Lahore's air quality touches ‘hazardous’ level

Published December 20, 2020
Labourers ride on a tractor along a street amid heavy smoggy conditions in Lahore on December 7. — AFP/File
Labourers ride on a tractor along a street amid heavy smoggy conditions in Lahore on December 7. — AFP/File

LAHORE: The city’s Air Quality Index (AQI) soared to an alarming level on Saturday with persisting cold weather and high air pollution.

Based on two air quality contributors, the highest recording of 615 AQI was reported near the US Consulate, which was termed ‘hazardous’ by the monitor.

Despite being sunny, Saturday’s overall air quality was dismal, but overall the entire week’s recordings showed unhealthy air quality levels that fell just below 200 and sometimes higher. Lahore as a whole (based on an aggregate of four monitors) was around 170, Multan 159, Bahawalpur 154, and Rawalpindi 154.

But, environmental activists point out that air pollution is discussed only when smog starts developing in the latter part of the year. They say it is a cause for serious concern and about time the government and public pay attention to it throughout the year.

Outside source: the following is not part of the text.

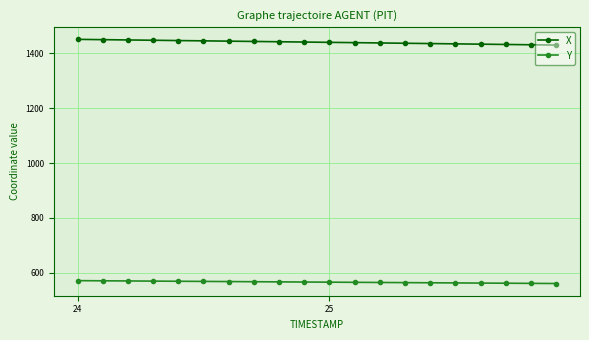

True or false: Y and X intersect in this chart.

False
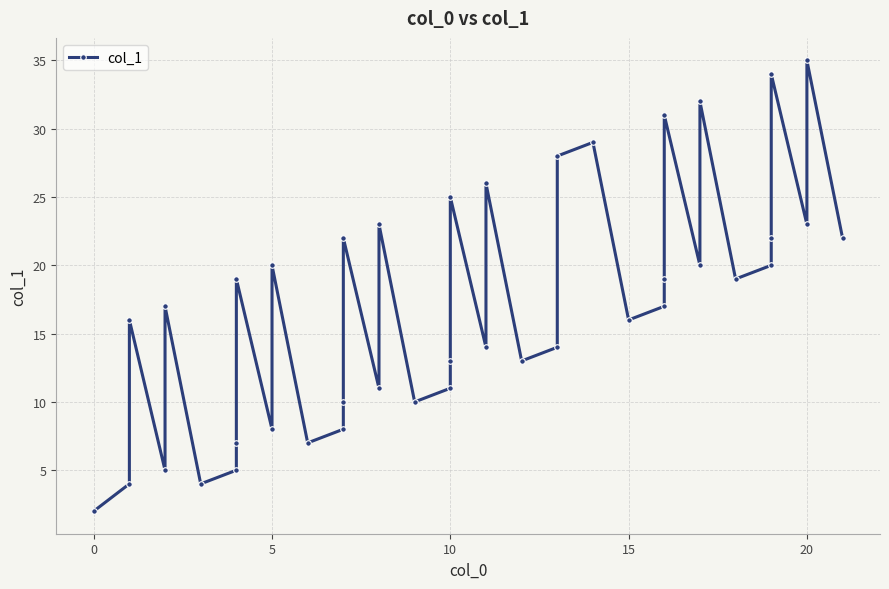

Reading left to right, what are all the values shown in this chart?

2	4	16	5	17	4	5	7	19	8	20	7	8	10	22	11	23	10	11	13	25	14	26	13	14	28	29	16	17	19	31	20	32	19	20	22	34	23	35	22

Experts want extensive media coverage of air pollution

Lawyer and environmental activist Ahmed Rafay Alam highlighted that air quality reduced life expectancy in Pakistan, especially in cities, by an average of two years.

“In Lahore, life expectancy is cut short by five years,” he said. “This is just the outside air we breathe.”

According to the Pakistan Air Quality Initiative (PAQI), air pollution caused 59,241 deaths in Pakistan each year.

Recently, theNew York Timespublished a cover story about the issue of air quality – not restricted to smog only – in New Delhi and its web version contained videos and interactive maps as well.

Mr Alam believes that the issue is not highlighted regularly enough in the local news media unless there is an emergency. “Air quality has to be a national issue, not just a metropolitan or local one,” he said. “In Pakistan, newspapers (and electronic media) rarely carry air pollution stories. And if they do, they’re mostly reserved for the city section. Unless the media starts to take air quality seriously, Pakistanis simply won’t know about the poison they breathe.”

The LahoreAir twitter account – an official offshoot of PAQI -- reported that there was an “airpocalypse” on Saturday, with the AQI reporting a status of “beyond index”, while an average of 540 was recorded across the city.

“Temperatures, inversion, pressure, wind all matter when it comes to readings,” says Abid Omar, the founder of the community-driven PAQI. “The index is from 0 to 500. If you cross 500, you are ‘beyond index’. The people who created the indexes did not imagine that this could ever happen. Of note, above 300 is already hazardous, and that is the headline -- that we need to go beyond this index to actually take notice of it.”

Omar said the local media covers air pollution mostly when journalists notice the real-time AQI or the ranking of Lahore and Karachi in the top 10 polluted cities – but reporting really needed to focus on the impact of these hazardous levels on health, which hardly happens. “We have been trying to rope in doctors to try and talk about these issues, but with hardly any success,” he added.